I had paid the bastard bloody millions for this. I tried it again, more violently. ‘Bastard!’ I shouted, ‘Start, you bastard —’ In response, the motor suddenly backfired, the carburettor spat out fuel and blue smoke and the starting handle kicked back against my shin. From the cockpit my silent crew watched me. ‘You’d better calm down,’ Briony said. What did she mean? I was perfectly calm. I ran up the companionway, grabbed the helm and lashed the tiller to keep us upright.

‘You bloody see if you can do any better,’ I shouted, but she took me at my word, went down and started rotating the flywheel, and I must have got the thing ready to go, because her languid turning of the starting handle made it cough into life almost straight away, and there was a wonderful, steady chatter, and then we hardly felt the swell but only the purposeful power of the boat, shooting us out across the blazing water and beyond the brightness to the dark horizon, and on to the point of no return …
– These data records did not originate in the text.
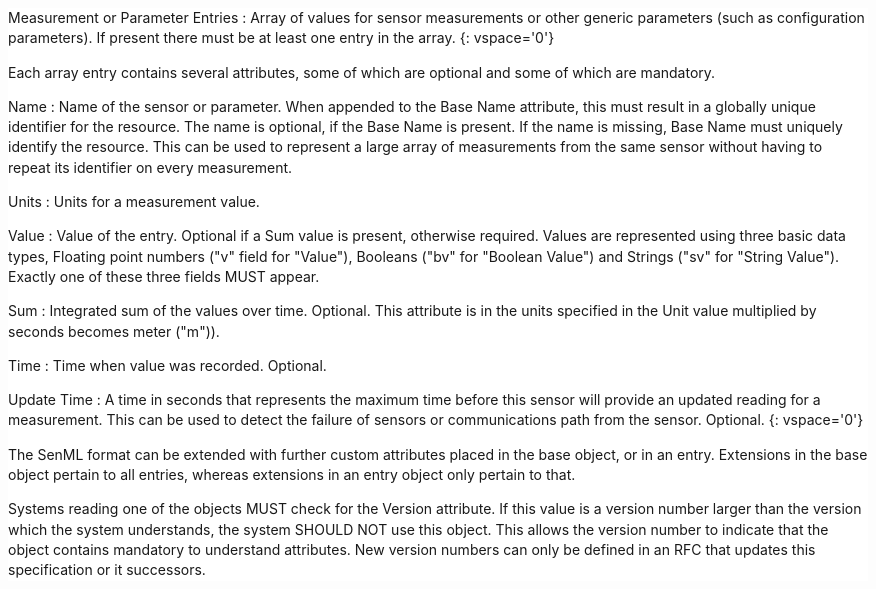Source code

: Measurement or Parameter Entries
: Array of values for sensor measurements or other
  generic parameters (such as configuration parameters). If present
  there must be at least one entry in the array.
{: vspace='0'}


Each array entry contains several attributes, some of which are
optional and some of which are mandatory.



Name
: Name of the sensor or
  parameter. When appended to the Base Name attribute, this must
  result in a globally unique identifier for the resource. The name is
  optional, if the Base Name is present. If the name is missing, Base
  Name must uniquely identify the resource. This can be used to
  represent a large array of measurements from the same sensor without
  having to repeat its identifier on every measurement.

Units
: Units for a measurement
  value.

Value
: Value of the entry.
  Optional if a Sum value is present, otherwise required. Values are
  represented using three basic data types, Floating point numbers
  ("v" field for "Value"), Booleans ("bv" for "Boolean Value") and
  Strings ("sv" for "String Value"). Exactly one of these three fields
  MUST appear.

Sum
: Integrated sum of the
  values over time. Optional. This attribute is in the units specified
  in the Unit value multiplied by seconds
  becomes meter ("m")).

Time
: Time when value was
  recorded. Optional.

Update Time
: A time in seconds that represents the maximum time before this sensor
  will provide an updated reading for a measurement. This can be used
  to detect the failure of sensors or communications path from the
  sensor. Optional.
{: vspace='0'}


The SenML format can be extended with further custom attributes
placed in the base object, or in an entry. Extensions in the base object
pertain to all entries, whereas extensions in an entry object only
pertain to that.

Systems reading one of the objects MUST check for the Version
attribute. If this value is a version number larger than the version
which the system understands, the system SHOULD NOT use this object.
This allows the version number to indicate that the object contains
mandatory to understand attributes. New version numbers can only be
defined in an RFC that updates this specification or it successors.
I had killed a man. I could use a gun. I was fifty years old. I refused to be frightened. And steering was easy — wasn’t it? Into the wind, straight into the wind, but the mainsail for some reason was flapping wildly, making it hard to concentrate, so I gave my crew orders to get down both sails and secure one to the boom, the other to the guardrails — I was doing okay, it was all coming back. I could hear Uncle Jim’s voice, giving me advice, and I loved the way my crew obeyed me, it wasn’t a feeling I was used to –

But as soon as I relaxed the other worries came back. I was on the alert for copter patrols. They’d been whining ceaselessly overhead on land since the run-up to the elections, hovering and circling like the last crazed wasps, anything from two or three to a dozen, working on our terror, our sleeplessness. Now I could hear a buzzing in the distance, but the rhythmical thump of the little engine and the wind whistling through the stays and halyards made it hard to hear if it were getting any louder. I could see them maybe ten miles down the coast, their little red nightscopes darting and diving over what might have been Southampton, where Wicca still ruled, so perhaps there was a nest of them … I almost wished for a few more knots of wind, and then the copters would be grounded.

But the coastguard patrols were a worse danger. Their fast response launches could handle any weather, and their microradar scanners were minutely accurate. The coastguards had been vapping unauthorised vessels on sight, we had been warned, to deter emigration. The coastguards, Wicca’s strongest supporters –

I started whistling to keep up my spirits. ‘The crossing should only take five hours,’ I called. Time to give out some of my bars of chocolate. ‘We should be in France by two or three in the morning.’ Saying that made me feel a lot better, though I’d plucked the figures from the air.